Existing video encoders face bottlenecks in dense prediction tasks (e.g., object tracking, semantic segmentation): image encoders (e.g., DINO, CLIP) lack temporal modeling capability, while video models (e.g., VideoMAE) yield coarse spatial representations unsuitable for pixel-level alignment. To address this, we propose FRAME—a self-supervised frame encoder tailored for dense video understanding. FRAME takes historical and current RGB frames as input and jointly predicts DINO patch features for the current and future frames. It employs CLIP-based semantic space alignment and a lightweight temporal memory mechanism to produce token-level representations that are spatiotemporally consistent, spatially precise, and language-aligned. FRAME outperforms DINO, CLIP, and VideoMAE across seven datasets and six dense prediction tasks. Moreover, it generalizes effectively to cross-modal tasks such as video classification, achieving both compactness and strong transferability.

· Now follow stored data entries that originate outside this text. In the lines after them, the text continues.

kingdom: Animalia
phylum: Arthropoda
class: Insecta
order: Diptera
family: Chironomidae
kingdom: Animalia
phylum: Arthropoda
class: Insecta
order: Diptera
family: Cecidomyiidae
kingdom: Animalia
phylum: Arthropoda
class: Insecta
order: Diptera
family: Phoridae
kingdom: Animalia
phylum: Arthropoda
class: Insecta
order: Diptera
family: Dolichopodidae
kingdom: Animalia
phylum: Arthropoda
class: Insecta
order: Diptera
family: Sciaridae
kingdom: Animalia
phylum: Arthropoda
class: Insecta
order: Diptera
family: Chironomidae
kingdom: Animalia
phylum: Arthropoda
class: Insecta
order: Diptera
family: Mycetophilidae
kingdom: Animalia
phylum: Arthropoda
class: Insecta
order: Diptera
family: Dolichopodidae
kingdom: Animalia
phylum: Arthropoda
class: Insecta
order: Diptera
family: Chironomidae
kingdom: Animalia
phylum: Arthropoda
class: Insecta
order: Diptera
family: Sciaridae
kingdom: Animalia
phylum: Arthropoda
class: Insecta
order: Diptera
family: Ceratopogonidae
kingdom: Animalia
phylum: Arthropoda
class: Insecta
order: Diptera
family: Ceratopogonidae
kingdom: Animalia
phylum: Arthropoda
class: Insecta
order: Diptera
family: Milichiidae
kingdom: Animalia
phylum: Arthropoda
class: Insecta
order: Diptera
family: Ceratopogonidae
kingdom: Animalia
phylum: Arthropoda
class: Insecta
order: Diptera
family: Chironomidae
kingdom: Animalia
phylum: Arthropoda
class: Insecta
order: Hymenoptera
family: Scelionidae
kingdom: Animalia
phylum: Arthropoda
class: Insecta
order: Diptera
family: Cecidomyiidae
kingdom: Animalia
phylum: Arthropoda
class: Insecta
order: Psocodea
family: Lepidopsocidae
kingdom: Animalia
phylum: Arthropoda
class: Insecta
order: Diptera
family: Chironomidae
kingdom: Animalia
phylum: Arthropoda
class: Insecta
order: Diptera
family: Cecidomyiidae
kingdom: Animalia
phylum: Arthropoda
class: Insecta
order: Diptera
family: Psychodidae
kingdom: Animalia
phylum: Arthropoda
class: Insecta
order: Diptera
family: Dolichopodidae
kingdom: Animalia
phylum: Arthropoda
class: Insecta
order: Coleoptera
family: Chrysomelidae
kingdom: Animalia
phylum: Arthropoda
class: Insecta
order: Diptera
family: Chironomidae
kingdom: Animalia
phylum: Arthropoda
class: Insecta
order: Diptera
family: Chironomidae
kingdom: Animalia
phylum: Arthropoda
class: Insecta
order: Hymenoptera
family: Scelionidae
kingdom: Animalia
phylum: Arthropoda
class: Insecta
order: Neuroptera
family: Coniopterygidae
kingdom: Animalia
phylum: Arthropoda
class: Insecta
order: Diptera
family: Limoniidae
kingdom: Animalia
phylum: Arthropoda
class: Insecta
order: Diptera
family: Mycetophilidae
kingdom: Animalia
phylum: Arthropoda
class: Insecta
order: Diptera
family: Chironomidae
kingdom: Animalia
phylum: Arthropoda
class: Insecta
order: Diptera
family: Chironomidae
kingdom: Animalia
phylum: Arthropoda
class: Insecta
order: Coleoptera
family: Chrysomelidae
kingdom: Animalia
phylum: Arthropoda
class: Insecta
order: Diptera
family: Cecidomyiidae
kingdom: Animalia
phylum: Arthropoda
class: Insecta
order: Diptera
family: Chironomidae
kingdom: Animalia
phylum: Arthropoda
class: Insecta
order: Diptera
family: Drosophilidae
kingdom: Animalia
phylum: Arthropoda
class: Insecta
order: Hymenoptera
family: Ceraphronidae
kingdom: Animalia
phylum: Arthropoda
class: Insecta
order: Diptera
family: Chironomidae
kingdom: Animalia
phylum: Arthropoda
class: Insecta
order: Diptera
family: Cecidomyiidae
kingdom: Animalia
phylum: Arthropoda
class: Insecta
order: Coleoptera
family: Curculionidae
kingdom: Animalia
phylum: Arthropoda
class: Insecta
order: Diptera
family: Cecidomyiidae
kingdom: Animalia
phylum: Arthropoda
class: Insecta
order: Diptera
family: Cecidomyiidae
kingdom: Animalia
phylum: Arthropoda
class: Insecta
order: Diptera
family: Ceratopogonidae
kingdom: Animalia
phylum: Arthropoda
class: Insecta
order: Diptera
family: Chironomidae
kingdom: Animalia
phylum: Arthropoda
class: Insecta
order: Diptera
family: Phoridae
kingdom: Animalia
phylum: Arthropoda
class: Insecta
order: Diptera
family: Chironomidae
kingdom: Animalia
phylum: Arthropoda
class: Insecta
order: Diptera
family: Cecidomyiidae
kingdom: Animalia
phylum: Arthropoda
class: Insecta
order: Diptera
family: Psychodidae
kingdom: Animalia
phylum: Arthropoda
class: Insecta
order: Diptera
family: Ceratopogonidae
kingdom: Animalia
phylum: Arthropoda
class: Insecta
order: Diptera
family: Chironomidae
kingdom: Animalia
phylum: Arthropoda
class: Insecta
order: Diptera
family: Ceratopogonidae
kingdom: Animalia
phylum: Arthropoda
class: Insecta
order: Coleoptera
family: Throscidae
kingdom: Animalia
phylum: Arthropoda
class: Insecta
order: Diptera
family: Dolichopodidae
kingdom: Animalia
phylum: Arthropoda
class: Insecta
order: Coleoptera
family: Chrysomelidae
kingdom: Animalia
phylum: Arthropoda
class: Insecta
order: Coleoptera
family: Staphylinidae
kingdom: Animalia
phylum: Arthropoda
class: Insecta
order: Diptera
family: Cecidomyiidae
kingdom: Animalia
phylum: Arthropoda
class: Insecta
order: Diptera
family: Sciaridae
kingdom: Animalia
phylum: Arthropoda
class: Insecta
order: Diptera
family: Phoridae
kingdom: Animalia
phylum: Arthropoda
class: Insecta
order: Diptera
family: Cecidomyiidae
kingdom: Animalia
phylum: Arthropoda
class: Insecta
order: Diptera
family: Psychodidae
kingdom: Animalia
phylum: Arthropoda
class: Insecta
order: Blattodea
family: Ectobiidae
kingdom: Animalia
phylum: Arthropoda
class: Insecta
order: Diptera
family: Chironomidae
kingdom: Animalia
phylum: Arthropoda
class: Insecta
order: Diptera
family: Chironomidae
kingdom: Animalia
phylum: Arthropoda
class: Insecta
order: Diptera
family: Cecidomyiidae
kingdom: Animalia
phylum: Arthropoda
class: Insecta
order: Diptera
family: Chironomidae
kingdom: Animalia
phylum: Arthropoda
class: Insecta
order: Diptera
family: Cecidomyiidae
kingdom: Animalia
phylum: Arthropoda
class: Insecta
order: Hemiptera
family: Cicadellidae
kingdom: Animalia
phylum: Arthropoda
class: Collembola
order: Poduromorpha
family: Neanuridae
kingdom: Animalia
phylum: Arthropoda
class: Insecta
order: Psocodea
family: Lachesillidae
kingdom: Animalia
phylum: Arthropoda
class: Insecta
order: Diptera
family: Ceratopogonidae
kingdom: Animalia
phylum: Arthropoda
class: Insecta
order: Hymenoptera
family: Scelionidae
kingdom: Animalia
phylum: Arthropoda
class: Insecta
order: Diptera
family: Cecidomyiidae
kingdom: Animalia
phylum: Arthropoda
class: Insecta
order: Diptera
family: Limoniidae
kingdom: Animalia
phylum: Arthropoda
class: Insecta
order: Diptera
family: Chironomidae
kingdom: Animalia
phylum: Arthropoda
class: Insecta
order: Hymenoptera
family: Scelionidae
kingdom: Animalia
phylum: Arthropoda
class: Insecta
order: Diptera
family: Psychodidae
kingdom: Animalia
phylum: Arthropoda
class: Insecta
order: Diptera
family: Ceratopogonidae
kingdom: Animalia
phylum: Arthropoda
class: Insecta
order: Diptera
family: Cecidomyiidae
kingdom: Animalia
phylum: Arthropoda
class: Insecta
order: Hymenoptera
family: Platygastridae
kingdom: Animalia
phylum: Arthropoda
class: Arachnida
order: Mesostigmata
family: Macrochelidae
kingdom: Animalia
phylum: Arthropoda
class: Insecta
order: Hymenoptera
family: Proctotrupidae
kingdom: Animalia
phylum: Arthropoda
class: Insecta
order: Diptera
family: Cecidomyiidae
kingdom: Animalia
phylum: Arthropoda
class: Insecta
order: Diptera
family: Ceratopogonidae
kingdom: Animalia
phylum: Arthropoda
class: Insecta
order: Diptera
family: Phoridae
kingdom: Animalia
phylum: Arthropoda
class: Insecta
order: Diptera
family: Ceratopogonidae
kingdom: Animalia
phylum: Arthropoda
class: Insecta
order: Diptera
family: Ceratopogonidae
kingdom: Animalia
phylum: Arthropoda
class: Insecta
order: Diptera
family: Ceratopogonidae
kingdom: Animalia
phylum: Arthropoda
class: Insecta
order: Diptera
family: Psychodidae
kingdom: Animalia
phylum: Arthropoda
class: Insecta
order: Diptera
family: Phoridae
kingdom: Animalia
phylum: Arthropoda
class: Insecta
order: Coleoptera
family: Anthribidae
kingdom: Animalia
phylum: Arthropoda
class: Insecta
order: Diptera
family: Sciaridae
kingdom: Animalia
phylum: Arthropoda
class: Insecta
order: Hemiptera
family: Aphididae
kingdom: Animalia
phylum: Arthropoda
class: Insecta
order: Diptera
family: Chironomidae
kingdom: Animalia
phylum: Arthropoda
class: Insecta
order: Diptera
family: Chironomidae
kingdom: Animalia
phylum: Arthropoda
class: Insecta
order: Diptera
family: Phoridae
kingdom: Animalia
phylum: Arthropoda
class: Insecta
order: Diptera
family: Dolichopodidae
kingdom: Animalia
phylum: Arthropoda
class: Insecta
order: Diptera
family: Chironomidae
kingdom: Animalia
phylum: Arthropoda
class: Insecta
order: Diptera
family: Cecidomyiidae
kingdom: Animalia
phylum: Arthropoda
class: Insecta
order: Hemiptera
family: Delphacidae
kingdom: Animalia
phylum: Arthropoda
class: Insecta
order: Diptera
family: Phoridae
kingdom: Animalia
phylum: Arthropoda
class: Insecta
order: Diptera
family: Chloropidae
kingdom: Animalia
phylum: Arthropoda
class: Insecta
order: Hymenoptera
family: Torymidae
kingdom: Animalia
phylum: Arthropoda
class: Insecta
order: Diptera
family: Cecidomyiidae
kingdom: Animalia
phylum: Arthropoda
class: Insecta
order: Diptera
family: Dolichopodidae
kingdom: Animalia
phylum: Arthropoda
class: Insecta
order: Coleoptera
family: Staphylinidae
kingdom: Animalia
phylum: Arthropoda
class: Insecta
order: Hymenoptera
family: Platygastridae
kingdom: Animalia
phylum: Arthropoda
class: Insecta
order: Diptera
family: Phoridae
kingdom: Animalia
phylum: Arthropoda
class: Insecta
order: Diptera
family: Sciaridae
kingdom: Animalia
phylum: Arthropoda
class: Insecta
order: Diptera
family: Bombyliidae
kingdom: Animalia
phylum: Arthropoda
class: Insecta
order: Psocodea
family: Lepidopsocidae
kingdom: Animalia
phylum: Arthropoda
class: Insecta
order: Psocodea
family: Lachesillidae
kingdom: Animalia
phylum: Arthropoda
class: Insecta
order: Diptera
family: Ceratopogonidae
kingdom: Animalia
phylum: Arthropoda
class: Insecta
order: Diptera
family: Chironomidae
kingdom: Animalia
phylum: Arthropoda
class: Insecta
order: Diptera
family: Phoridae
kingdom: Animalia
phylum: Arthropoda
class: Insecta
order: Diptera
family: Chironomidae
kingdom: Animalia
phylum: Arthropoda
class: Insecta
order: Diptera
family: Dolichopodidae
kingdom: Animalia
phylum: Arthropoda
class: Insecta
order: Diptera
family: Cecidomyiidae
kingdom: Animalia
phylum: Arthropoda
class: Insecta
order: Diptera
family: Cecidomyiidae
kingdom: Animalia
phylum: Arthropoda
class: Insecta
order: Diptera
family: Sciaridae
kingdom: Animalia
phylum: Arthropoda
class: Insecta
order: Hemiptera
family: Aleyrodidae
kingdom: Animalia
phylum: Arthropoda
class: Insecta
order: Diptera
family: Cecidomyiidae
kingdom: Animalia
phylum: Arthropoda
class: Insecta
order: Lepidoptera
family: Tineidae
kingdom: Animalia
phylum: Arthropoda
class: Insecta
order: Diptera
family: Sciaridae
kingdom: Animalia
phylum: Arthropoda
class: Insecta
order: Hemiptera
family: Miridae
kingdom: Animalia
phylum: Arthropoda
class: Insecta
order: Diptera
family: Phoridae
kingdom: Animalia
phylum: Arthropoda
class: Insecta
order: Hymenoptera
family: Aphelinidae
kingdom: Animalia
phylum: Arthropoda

Dense video prediction tasks, such as object tracking and semantic segmentation, require video encoders that generate temporally consistent, spatially dense features for every frame. However, existing approaches fall short: image encoders like DINO or CLIP lack temporal awareness, while video models such as VideoMAE underperform compared to image encoders on dense prediction tasks. We address this gap with FRAME, a self-supervised video frame encoder tailored for dense video understanding. FRAME learns to predict current and future DINO patch features from past and present RGB frames, leading to spatially precise and temporally coherent representations. To our knowledge, FRAME is the first video encoder to leverage image-based models for dense prediction while outperforming them on tasks requiring fine-grained visual correspondence. As an auxiliary capability, FRAME aligns its class token with CLIP's semantic space, supporting language-driven tasks such as video classification. We evaluate FRAME across six dense prediction tasks on seven datasets, where it consistently outperforms image encoders and existing self-supervised video models. Despite its versatility, FRAME maintains a compact architecture suitable for a range of downstream applications.